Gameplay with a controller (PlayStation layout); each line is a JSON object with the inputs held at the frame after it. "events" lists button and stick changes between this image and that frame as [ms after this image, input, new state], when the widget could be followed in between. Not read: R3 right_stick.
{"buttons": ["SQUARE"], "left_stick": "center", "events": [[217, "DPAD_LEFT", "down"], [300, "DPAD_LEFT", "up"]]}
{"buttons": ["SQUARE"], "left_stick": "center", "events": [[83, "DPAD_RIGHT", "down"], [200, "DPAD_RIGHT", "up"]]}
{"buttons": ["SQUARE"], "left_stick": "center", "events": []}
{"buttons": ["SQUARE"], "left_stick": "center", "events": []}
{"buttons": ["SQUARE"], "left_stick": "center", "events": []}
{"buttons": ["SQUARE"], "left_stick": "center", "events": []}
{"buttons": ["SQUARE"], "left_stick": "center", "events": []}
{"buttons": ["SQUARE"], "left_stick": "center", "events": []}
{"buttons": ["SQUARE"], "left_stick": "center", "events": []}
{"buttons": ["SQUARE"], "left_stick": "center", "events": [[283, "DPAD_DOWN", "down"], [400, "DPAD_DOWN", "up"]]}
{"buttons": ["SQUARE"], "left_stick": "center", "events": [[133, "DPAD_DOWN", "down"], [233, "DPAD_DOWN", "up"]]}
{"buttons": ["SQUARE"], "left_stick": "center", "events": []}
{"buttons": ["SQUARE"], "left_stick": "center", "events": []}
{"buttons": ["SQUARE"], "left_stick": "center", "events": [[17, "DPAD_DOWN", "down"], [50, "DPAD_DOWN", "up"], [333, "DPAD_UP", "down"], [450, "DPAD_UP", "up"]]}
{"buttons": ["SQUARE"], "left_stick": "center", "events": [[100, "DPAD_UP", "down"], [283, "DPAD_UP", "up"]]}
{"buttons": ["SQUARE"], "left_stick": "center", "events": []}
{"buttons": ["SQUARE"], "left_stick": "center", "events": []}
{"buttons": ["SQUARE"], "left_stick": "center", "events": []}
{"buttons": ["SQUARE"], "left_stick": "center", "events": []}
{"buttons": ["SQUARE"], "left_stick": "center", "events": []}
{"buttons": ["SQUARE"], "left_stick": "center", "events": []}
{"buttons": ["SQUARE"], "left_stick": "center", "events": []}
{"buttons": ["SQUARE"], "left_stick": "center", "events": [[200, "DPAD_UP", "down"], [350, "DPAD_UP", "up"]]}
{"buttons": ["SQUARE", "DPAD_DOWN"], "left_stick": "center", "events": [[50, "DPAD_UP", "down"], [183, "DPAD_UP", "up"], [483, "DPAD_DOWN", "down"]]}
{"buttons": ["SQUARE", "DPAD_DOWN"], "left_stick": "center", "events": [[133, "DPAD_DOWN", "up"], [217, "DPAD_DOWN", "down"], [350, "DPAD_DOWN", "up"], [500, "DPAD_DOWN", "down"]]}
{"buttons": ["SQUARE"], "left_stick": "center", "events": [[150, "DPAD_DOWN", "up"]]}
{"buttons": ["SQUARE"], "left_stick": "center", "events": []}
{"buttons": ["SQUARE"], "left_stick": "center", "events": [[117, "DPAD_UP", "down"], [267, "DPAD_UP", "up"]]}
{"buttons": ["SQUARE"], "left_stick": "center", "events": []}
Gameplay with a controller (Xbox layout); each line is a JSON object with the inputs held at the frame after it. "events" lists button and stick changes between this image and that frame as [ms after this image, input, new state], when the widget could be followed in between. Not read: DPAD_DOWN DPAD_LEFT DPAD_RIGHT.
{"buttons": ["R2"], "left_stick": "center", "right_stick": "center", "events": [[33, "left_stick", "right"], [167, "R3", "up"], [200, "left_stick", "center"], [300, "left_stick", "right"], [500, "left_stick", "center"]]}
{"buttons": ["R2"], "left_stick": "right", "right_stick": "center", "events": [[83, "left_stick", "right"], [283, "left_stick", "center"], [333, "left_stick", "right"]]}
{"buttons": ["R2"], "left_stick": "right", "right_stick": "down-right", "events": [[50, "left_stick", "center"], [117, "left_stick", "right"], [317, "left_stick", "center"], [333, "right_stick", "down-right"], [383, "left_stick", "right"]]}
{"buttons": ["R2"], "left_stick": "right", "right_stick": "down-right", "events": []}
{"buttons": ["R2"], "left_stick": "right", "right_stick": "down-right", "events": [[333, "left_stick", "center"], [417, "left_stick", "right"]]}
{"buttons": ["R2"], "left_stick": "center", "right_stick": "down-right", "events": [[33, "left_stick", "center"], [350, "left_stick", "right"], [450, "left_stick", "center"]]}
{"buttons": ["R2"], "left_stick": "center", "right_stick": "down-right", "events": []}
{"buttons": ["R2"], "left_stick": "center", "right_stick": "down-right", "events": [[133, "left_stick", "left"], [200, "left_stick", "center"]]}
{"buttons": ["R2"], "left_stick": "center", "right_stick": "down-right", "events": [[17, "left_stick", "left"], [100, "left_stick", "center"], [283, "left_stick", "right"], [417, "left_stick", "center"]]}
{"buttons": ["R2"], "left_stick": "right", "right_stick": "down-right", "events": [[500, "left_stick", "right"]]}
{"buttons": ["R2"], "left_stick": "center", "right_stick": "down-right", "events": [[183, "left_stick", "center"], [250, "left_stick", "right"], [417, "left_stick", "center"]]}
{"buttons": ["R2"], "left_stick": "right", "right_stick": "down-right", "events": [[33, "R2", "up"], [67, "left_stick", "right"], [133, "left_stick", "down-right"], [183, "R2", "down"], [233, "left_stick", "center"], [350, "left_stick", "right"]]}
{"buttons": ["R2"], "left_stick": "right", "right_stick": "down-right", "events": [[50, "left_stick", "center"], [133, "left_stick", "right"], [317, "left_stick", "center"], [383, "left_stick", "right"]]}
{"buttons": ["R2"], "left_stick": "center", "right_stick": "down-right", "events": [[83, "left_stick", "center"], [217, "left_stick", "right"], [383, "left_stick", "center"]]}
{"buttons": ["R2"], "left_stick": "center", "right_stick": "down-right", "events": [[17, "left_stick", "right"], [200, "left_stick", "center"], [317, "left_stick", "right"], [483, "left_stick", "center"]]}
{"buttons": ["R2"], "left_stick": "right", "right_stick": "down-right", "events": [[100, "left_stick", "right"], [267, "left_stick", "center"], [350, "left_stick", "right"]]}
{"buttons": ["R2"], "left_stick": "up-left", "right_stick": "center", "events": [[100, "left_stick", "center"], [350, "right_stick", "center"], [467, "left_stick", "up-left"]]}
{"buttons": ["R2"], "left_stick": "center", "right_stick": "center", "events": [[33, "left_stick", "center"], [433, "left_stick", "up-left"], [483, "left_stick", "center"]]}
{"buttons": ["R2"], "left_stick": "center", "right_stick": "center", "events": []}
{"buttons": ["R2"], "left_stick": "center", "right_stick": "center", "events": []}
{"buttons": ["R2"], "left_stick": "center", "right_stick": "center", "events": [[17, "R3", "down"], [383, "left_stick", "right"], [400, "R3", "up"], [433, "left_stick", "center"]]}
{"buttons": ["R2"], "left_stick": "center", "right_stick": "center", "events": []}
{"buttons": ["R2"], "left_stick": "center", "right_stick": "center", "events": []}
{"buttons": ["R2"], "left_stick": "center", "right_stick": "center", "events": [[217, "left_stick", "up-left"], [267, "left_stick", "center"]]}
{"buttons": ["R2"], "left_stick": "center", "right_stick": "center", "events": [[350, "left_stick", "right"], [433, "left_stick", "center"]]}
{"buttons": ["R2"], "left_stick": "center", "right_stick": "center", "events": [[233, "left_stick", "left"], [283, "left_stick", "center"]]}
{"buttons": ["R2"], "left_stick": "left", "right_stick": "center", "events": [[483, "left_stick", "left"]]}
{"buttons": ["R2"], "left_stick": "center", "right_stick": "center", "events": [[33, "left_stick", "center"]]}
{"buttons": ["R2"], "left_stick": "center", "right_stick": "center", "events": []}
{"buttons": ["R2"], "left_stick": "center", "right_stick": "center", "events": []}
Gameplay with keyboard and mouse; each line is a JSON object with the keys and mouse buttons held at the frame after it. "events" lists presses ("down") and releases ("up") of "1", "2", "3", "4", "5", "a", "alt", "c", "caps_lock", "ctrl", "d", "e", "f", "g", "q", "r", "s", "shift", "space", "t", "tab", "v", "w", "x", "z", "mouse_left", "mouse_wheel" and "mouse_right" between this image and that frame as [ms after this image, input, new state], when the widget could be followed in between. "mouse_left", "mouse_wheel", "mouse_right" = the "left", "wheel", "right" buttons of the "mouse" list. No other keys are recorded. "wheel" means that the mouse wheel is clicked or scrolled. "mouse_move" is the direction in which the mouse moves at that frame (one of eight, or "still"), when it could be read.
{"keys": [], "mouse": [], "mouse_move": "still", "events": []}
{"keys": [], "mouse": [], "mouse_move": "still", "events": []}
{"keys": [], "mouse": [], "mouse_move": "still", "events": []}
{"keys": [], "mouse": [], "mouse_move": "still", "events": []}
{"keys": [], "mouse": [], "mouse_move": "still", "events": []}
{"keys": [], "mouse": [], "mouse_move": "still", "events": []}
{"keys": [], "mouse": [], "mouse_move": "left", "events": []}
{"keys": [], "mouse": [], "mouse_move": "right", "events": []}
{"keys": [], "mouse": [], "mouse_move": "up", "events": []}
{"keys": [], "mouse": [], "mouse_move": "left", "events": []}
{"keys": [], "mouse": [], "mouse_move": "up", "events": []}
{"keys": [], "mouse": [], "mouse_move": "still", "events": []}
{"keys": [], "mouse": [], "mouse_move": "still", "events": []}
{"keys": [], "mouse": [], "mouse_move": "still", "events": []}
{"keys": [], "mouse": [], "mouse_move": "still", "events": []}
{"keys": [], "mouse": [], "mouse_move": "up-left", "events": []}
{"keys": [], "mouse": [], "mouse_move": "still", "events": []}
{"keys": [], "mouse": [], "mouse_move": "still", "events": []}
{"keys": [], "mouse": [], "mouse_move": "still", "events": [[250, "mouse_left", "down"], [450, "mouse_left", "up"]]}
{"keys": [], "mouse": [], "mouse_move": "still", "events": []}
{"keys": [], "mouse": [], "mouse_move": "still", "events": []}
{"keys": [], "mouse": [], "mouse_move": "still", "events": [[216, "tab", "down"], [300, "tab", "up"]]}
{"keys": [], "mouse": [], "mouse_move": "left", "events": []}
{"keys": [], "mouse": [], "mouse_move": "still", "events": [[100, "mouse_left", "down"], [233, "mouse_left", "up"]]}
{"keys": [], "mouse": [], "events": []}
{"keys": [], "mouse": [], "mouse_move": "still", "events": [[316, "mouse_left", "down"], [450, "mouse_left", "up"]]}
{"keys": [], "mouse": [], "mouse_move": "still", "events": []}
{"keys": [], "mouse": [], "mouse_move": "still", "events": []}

☆ ☆ ☆

### Problem statement
Once you have counted the lines of the material that include "layout", give only that number.

### Response to the task
2